A majority of Republican and Republican-leaning men, 53 percent, would be “very pleased” or “somewhat pleased” if legislation requiring universal background checks on all gun sales was passed by Congress and signed by the president, according to the latest United Technologies/National Journal Congressional Connection Poll.
The results quantify the broad popularity of expanding background checks on firearms purchases across the political spectrum, even among a segment of the public usually opposed to gun-control measures. Support for universal background checks ranges from mild among Republican men to strong among Republican women to almost wild among Democrats.
Three-quarters of Democrats said they would be “very pleased” to see background-check legislation enacted — more than the 64 percent of Republicans who said they would be “very pleased” if the Affordable Care Act, also known as Obamacare, was repealed.
At first glance, the political downside to background-check legislation is virtually nonexistent: Just 14 percent of all Americans and just 19 percent of Republicans said they would be “very disappointed” if such a law was enacted. Among Republican women, just 12 percent said the same.
However, 30 percent of Republican men said they would be “very disappointed” if universal background checks became law. That finding helps to explain the fate of the background-check legislation sponsored by Sens. Pat Toomey, R-Pa., and Joe Manchin, D-W.Va., last April, and illustrate the ability of a vocal minority to scuttle legislation that most Americans support.
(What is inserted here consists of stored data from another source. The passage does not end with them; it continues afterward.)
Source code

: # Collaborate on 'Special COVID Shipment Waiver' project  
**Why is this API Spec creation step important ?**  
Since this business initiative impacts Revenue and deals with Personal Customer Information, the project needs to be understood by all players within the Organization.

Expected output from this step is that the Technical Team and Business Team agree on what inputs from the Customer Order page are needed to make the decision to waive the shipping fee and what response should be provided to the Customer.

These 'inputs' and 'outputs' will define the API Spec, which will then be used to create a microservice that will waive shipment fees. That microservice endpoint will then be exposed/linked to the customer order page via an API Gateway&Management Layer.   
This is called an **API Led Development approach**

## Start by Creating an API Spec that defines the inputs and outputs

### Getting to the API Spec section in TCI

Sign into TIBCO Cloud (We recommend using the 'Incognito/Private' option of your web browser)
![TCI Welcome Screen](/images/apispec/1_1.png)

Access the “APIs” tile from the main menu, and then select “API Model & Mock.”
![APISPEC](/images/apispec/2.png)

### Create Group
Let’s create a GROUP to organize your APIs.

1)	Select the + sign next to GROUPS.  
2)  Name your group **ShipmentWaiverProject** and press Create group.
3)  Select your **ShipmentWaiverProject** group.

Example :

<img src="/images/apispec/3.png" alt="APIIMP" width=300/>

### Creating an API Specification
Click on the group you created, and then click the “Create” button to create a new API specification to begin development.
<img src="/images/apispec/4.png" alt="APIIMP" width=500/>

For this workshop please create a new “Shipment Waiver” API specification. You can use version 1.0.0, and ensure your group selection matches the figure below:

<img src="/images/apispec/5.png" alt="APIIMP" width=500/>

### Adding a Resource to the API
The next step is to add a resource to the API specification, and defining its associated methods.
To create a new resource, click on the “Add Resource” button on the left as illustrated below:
Despite the issue’s national appeal, Toomey and Manchin’s amendment to expand background checks to gun shows and Internet sales was opposed by four Senate Democrats and attracted the support of only four Republicans, thus failing to reach the 60 votes needed to avoid a filibuster.
The United Technologies/National Journal Congressional Connection Poll, conducted by Princeton Survey Research Associates International, surveyed 1,003 adults by landline and cell phone from Nov. 21-24. The margin of error was plus or minus 3.6 percentage points.